▶ _DATA LISTING_
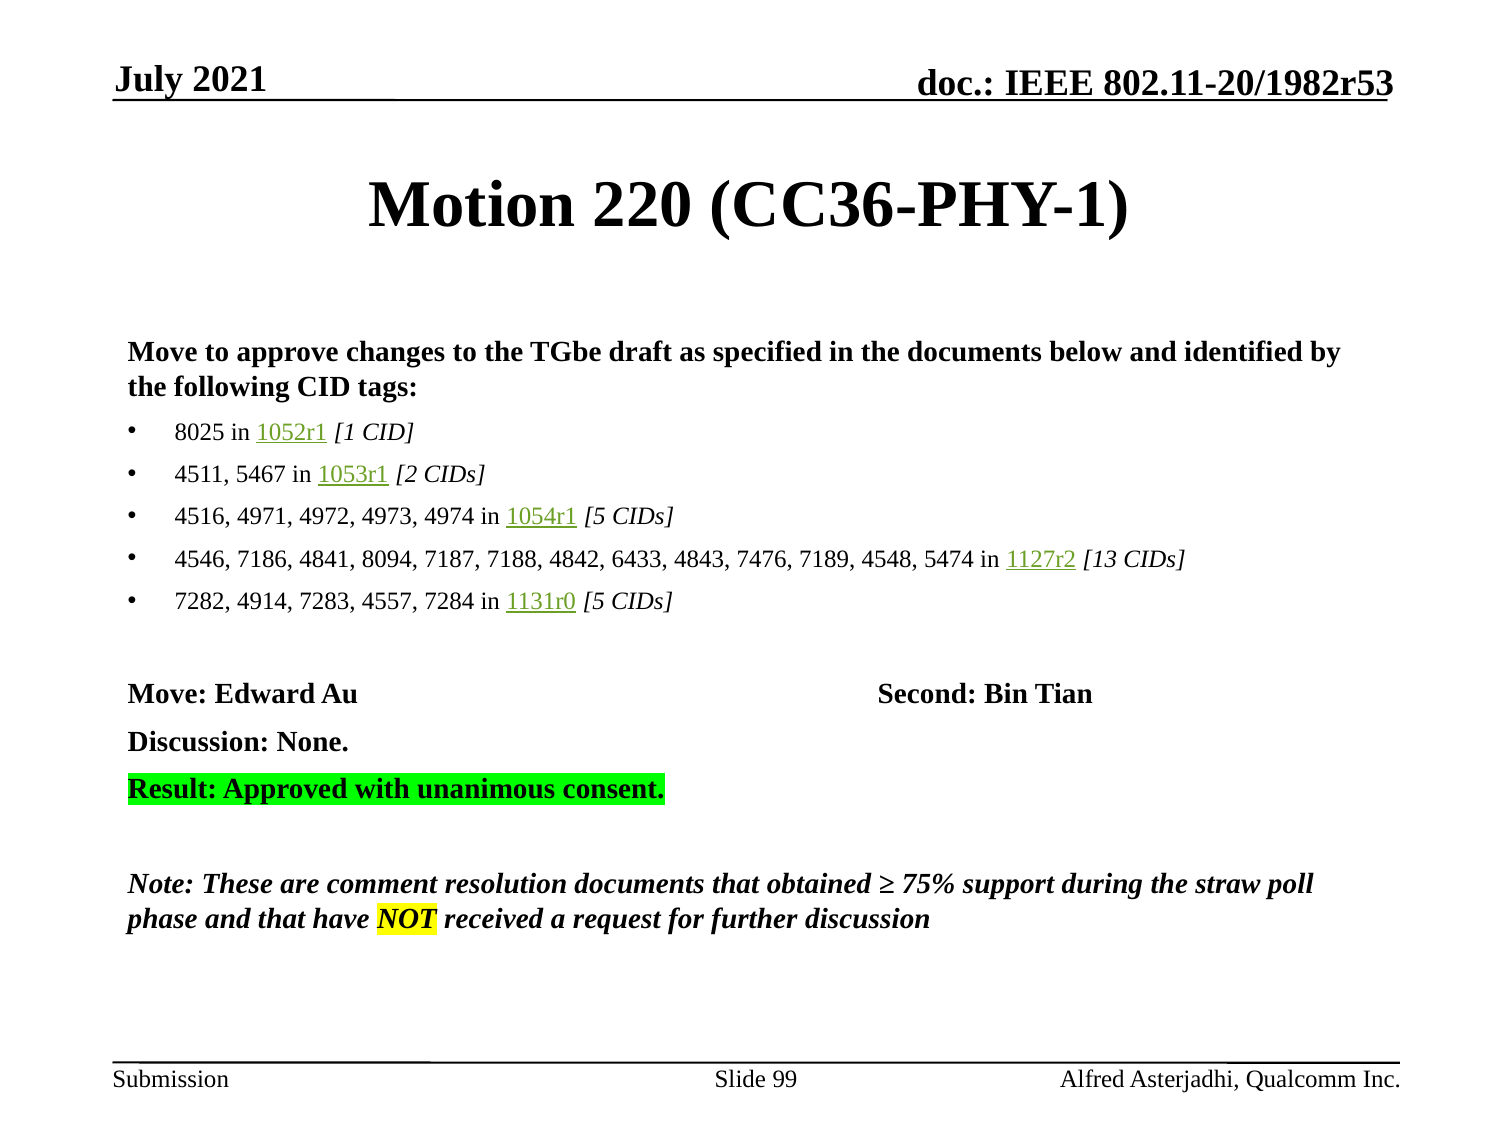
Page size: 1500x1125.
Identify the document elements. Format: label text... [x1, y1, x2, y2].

footer Alfred Asterjadhi, Qualcomm Inc. [878, 1061, 1402, 1093]
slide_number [114, 54, 423, 100]
slide_number Slide 99 [712, 1061, 800, 1123]
list Move to approve changes to the TGbe draft as specified in the documents below and identified by the following CID tags: 8025 in 1052r1 [1 CID] 4511, 5467 in 1053r1 [2 CIDs] 4516, 4971, 4972, 4973, 4974 in 1054r1 [5 CIDs] 4546, 7186, 4841, 8094, 7187, 7188, 4842, 6433, 4843, 7476, 7189, 4548, 5474 in 1127r2 [13 CIDs] 7282, 4914, 7283, 4557, 7284 in 1131r0 [5 CIDs] Move: Edward Au Second: Bin Tian Discussion: None. Result: Approved with unanimous consent. Note: These are comment resolution documents that obtained ≥ 75% support during the straw poll phase and that have NOT received a request for further discussion [112, 324, 1388, 1063]
title Motion 220 (CC36-PHY-1) [112, 112, 1388, 288]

▶ _PROBLEM REQUIREMENTS_
Retype each entry exactly. No pictures.

▶ _FINISHED EXERCISE_
Page size: 1500x1125.
Identify the document elements. Format: label text... [x1, y1, x2, y2].

footer Alfred Asterjadhi, Qualcomm Inc. [878, 1061, 1402, 1093]
slide_number [114, 54, 423, 100]
slide_number Slide 99 [712, 1061, 800, 1123]
list Move to approve changes to the TGbe draft as specified in the documents below and identified by the following CID tags: 8025 in 1052r1 [1 CID] 4511, 5467 in 1053r1 [2 CIDs] 4516, 4971, 4972, 4973, 4974 in 1054r1 [5 CIDs] 4546, 7186, 4841, 8094, 7187, 7188, 4842, 6433, 4843, 7476, 7189, 4548, 5474 in 1127r2 [13 CIDs] 7282, 4914, 7283, 4557, 7284 in 1131r0 [5 CIDs] Move: Edward Au Second: Bin Tian Discussion: None. Result: Approved with unanimous consent. Note: These are comment resolution documents that obtained ≥ 75% support during the straw poll phase and that have NOT received a request for further discussion [112, 324, 1388, 1063]
title Motion 220 (CC36-PHY-1) [112, 112, 1388, 288]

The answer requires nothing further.